Tag Archives: walking boots

The World Revolves Around Cleethorpes

Walking is difficult right now, the tracks and paths are wet and muddy and it is best to keep to the pavements so we drove to Cleethorpes and the seaside…

It is a rather outrageous claim I am inclined to agree but there is no disputing that the Greenwich Meridian passes through the Town and the Council have erected a monument to celebrate the fact.

The line runs north from the Channel coast at Peacehaven, shaving Lewes and East Grinstead in Sussex before heading through the suburbs of south London to the Royal Observatory at Greenwich, where the meridian was first calculated in 1851.

A brass line at the site marks the division between the eastern and western hemispheres and is a popular place for people to be photographed with one foot in each. Visitors do exactly the same thing in Cleethorpes.

The meridian continues north through Leyton and Walthamstow in north- east London to Waltham Abbey in Essex. Then it passes the eastern edge of Royston in Hertfordshire and the western side of Cambridge before crossing the Fens and running up through Lincolnshire, just missing Holbeach, Boston and Louth.

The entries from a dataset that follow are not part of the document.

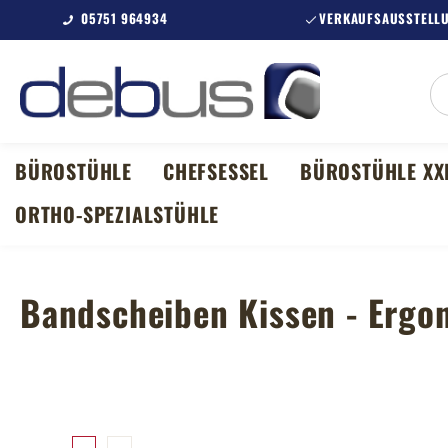
05751 964934
VERKAUFSAUSSTELLU
m Hauptinhalt springen
Zur Suche springen
Zur Hauptnavigation springen
BÜROSTÜHLE
CHEFSESSEL
BÜROSTÜHLE XX
ORTHO-SPEZIALSTÜHLE
Bandscheiben Kissen - Ergo
Bildergalerie überspringen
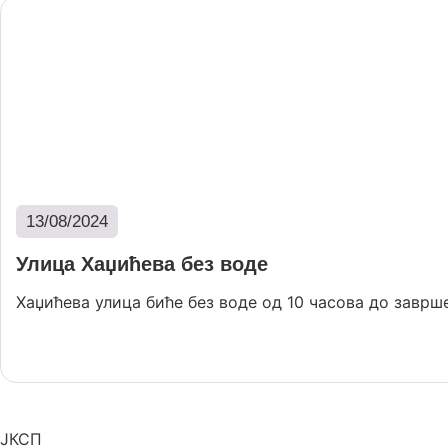
13/08/2024
Улица Хаџићева без воде
Хаџићева улица биће без воде од 10 часова до заврше
Опширније
ЈКСП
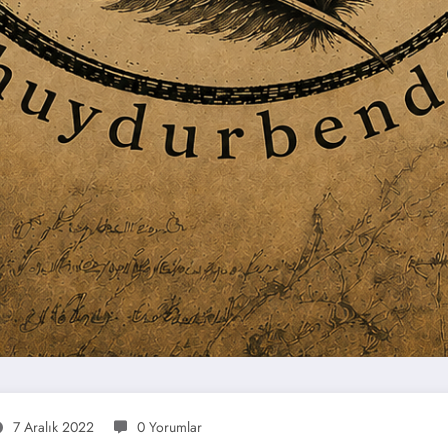
7 Aralık 2022
0 Yorumlar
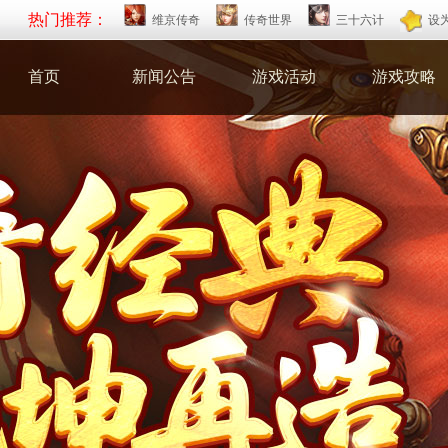
热门推荐：
维京传奇
传奇世界
三十六计
设
首页
新闻公告
游戏活动
游戏攻略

In total the imaginary line passes through six counties – Sussex, Greater London, Essex, Cambridgeshire, Lincolnshire and Yorkshire (just about).

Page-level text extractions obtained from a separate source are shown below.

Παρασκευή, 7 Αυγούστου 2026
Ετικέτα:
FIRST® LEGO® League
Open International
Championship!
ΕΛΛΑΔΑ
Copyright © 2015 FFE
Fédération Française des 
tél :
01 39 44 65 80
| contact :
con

From Cleethorpes it crosses the Humber estuary and the Holderness peninsula before heading out into the North Sea and up to the North Pole, touching no more land on the way.

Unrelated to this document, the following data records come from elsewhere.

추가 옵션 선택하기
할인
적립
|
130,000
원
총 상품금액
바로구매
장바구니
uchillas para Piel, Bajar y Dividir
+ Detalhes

Only six other countries besides England are host to the Greenwich meridian. It runs down through France (through the City of Le Mans) and eastern Spain (close to Zaragoza), across the Mediterranean and then through four nations in Africa – Algeria (the largest country in Africa – good quiz question), Mali, Burkina Faso and then Ghana before heading to the South Pole. These are the only six countries in the World genuinely in both the East and West hemispheres.